Updated Nov. 13, 2012 – 12:55 p.m.
The three-partner developer team who built Forest Park’s 193-unit Residences at the Grove was sued for their personal assets by a bank last month for failing to pay off an $11 million construction loan.
Seymour “Sy” Taxman, Timothy Hague and Timothy Anderson signed personal guarantees backstopping construction loans for the Grove, which was built in 2007 as the real estate market tanked.
Taxman is head of Skokie-based Taxman Corp., a development firm with a history of projects in River Forest, Oak Park and Forest Park. Anderson is CEO of Focus Development, Inc., based in Northfield, which built the complex and still owns 25 percent of the units. Hague is a River Forest resident who has partnered in development deals locally and runs Keystone Ventures LLC.
Glenn Taxman, lawyer at Much Shelist in Chicago, said Sy Taxman would have no comment on the lawsuit. Hague did not immediately return calls. Anderson was not available and did not return an email seeking comment.
The partnership originally borrowed $25 million in 2005 from the now-defunct Midwest Bank, according to a complaint filed Oct. 24 in federal court. Midwest failed, and its assets were acquired by FirstMerit bank in Akron, Ohio, which is why the suit was filed in U.S. District Court in Chicago.
According to court documents, the loan was renegotiated seven times, with the bank writing down the loan to a final $11 million, including interest and attorneys’ fees. A final deadline of Oct. 5 was set for a partial payment. According to documents, the three partners were to come up with a “guarantors paydown” of $500,000. They were then to refinance the amount of $7,500,000.
The three were also required to come up with $1,800,000 to be applied to the principal balance of the loan in the form of 10-year promissory notes. Taxman was to pay $659,963.47 and Hague was asked for $144,870.03. Anderson was asked for a promissory note of $804,833.50. The group was also asked to put aside an interest reserve of $76,218.22.
But the deadline came and went, and the bank claimed that the partners’ failure to pay “constitutes an event of default.”
The Grove covers 6.3 acres at 7757 Van Buren St. near the Forest Park Blue Line station. At the time it was built, condos were priced from $181,990 to $258,990 for a one-bedroom and between $288,990 and $442,990 for two- and three-bedroom units. Between 2007 and 2011, six condo units and one townhouse were foreclosed, said Tim Davis, of M&M Property Management.

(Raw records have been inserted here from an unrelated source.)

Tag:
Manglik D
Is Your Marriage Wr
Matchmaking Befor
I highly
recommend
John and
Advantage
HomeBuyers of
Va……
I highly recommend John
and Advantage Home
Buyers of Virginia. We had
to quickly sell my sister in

Focus Development still owns 39 condominiums in the Grove, as well as four townhomes. Timothy Anderson told Crain’s Chicago Business that Focus-owned units are rentals because the company believed they’d hold their value after the mortgage crash. Anderson was not available to speak to the Forest Park Review.
But if Focus is forced to liquidate the 39 units at the Grove, local condo owners fear they’ll take another hit to property values.

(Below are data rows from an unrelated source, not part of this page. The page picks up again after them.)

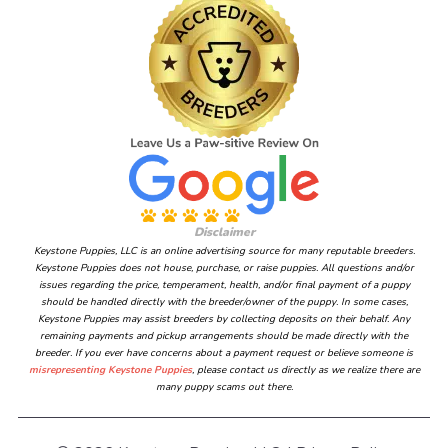
Disclaimer
Keystone Puppies, LLC is an online advertising source for many reputable breeders.
Keystone Puppies does not house, purchase, or raise puppies. All questions and/or
issues regarding the price, temperament, health, and/or final payment of a puppy
should be handled directly with the breeder/owner of the puppy. In some cases,
Keystone Puppies may assist breeders by collecting deposits on their behalf. Any
remaining payments and pickup arrangements should be made directly with the
breeder. If you ever have concerns about a payment request or believe someone is
misrepresenting Keystone Puppies
, please contact us directly as we realize there are
many puppy scams out there.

“That would be terrible for us,” said condo owner Leah Shapiro. “Because of the market, a lot of people are under water and have been selling their units for less than they’re worth.”
As an owner, Shapiro said the tenants in the rental units were good neighbors.
“Right now Focus is doing the right thing by us,” she said. “And our management company, M&M, is great, and that means a lot.”
The president of the Grove Condominium Board declined to comment.